= TASK STATEMENT =
Copy the streaming advertising discussion word for word, from "MIKE SID: Yeah, for" up to and including "sell you ads.".

But they had such success, really, driving price and there’s no doubt that if you introduce a cheaper advertising theory, you’re going to get a real downgrade in a significant number of subscribers relative to their subscription fees. It also is going to increase the likelihood of churn, which has been enviably low for Netflix because people find a viewing experience with advertising less satisfactory. What happens is it becomes like heroin. Once you start advertising and you have a shortfall, you put more ads in there and you start out saying, “Oh, we (advertise) 30 seconds an hour” and five years later there’s 10 minutes an hour, and it really degrades the viewing experience.
Advertising outside of the U.S. and Europe is really a tough, tough go. I don’t think it really is something that is going to boost their model substantially outside of Western Europe and the U.S. So maybe Western Europe where we’re talking about $90 to $100 monthly cable fees, against that Netflix – at $15 – is still really a hell of a buy to get that level of content.
When you’re talking about Western Europe they may hit a ceiling there, even though they have 75 million homes in Europe, they may hit a ceiling there where introducing a cheaper tier becomes necessary (to achieve) fuller penetration.
MIKE SID: Yeah, for Netflix, and also for the rest of the streamers who are doing hybrid models, that it’s almost an excuse to sell it cheaper here. So, it seems to be able to have a $4.99 or $5.99 tier and make that justifiable.
HOWARD HOMONOFF: Please let us sell you ads.
MIKE SID: Exactly, please let us sell your ads where we can tell the analysts, “Do we have a separate tier?” If it’s a lower one, then maybe we’ll get more people in, but I don’t think it’s particularly satisfying when you’re already paying some money for it to see these additional ads when you could have it fully for free. It’s kind of like if you had the HBO experience in old-fashioned cable TV and there was an added purchase, it just would not be the same.
But I think the purely free, the FAST channels that are out there and they are a different story. Because then you have a complete value exchange where you’re saying, “OK, well it’s 100% free, you have to pay for it somehow, so why not ads? So that has worked out reasonably well, I think much better in the U.S. than any other country.
TOM ROGERS: It’s interesting when you looked at the Google numbers with YouTube, and YouTube really being the dominant advertising force when it comes to video, and in the AVOD world they are clearly the leaders. You have all this talk of HBO Max, of Disney Plus, of Netflix introducing advertising tiers just as YouTube, by virtue of its results, has shown that the advertising market is getting covered now. And so, introducing all that inventory into a tougher advertising market is going to also be something that creates more downward pressure on advertising. I think the downward crasher on AVOD inventory as more and more is introduced in a bad advertising environment might actually force some of that to become far better at targeting in order to drive price.
Will e-commerce be a meaningful contributor to the media industry?
HOWARD HOMONOFF: Tom, you’ll know this well, because I was involved in making deals for interactive television 25 years ago at NBC, it’s always been this promise of – people being familiar with the Jennifer Aniston, you’re watching Friends and you want Jennifer Aniston’s sweater – and you can, on your remote, go buy the sweater. I’m interested in the Cameo perspective, Deb, on what we would now call e-commerce, and maybe even call it “i-commerce” – people buying directly adjacent to content. Where do you see that in terms of your future and the world interacting more easily with video content, and buying from that?

= DATA SECTION =
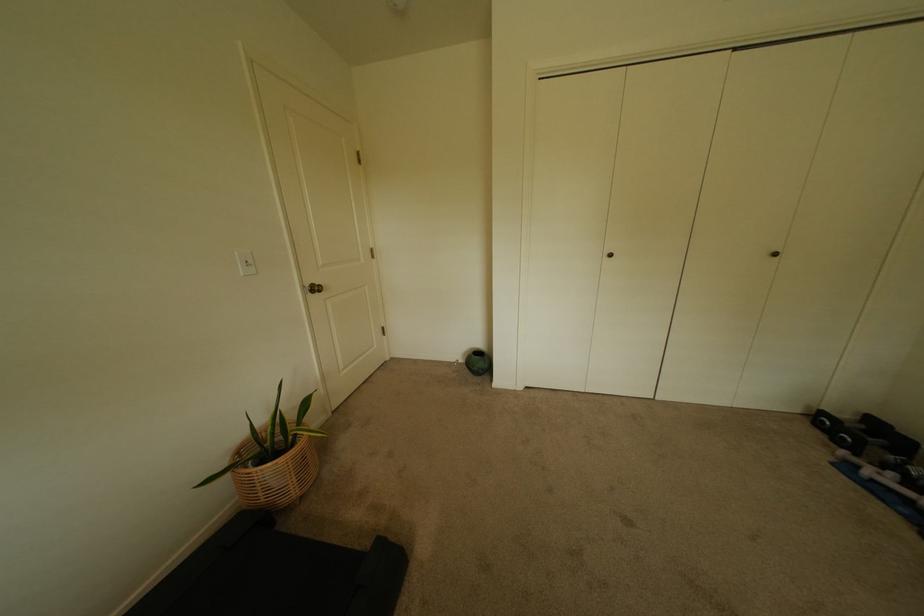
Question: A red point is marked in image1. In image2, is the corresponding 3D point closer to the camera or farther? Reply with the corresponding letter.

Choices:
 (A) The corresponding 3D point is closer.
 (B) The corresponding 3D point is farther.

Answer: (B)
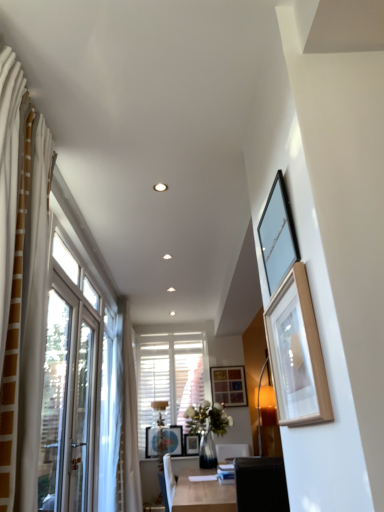
Describe the element at coordinates (164, 440) in the screenshot. The width and height of the screenshot is (384, 512). I see `wooden picture frame at center, which ranks as the fourth picture frame in top-to-bottom order` at that location.

The width and height of the screenshot is (384, 512). What are the coordinates of `wooden picture frame at upper right, the 5th picture frame from the back` in the screenshot? It's located at (296, 354).

What do you see at coordinates (191, 444) in the screenshot?
I see `wooden picture frame at center, acting as the fifth picture frame starting from the top` at bounding box center [191, 444].

This screenshot has height=512, width=384. In order to click on light wood table at center in this screenshot , I will do `click(203, 494)`.

What do you see at coordinates (277, 234) in the screenshot? The image size is (384, 512). I see `matte black picture frame at upper right, the second picture frame in the front-to-back sequence` at bounding box center [277, 234].

At what (x,y) coordinates should I click in order to perform the action: click on wooden picture frame at center, the 3th picture frame when ordered from back to front. Please return your answer as a coordinate pair (x, y). The width and height of the screenshot is (384, 512). Looking at the image, I should click on (164, 440).

From the image's perspective, between wooden picture frame at center, which appears as the 4th picture frame when viewed from the front, and matte black picture frame at upper right, the 3th picture frame in the right-to-left sequence, which one is located above?

matte black picture frame at upper right, the 3th picture frame in the right-to-left sequence, is shown above in the image.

= FINAL ANSWER =
MIKE SID: Yeah, for Netflix, and also for the rest of the streamers who are doing hybrid models, that it’s almost an excuse to sell it cheaper here. So, it seems to be able to have a $4.99 or $5.99 tier and make that justifiable.
HOWARD HOMONOFF: Please let us sell you ads.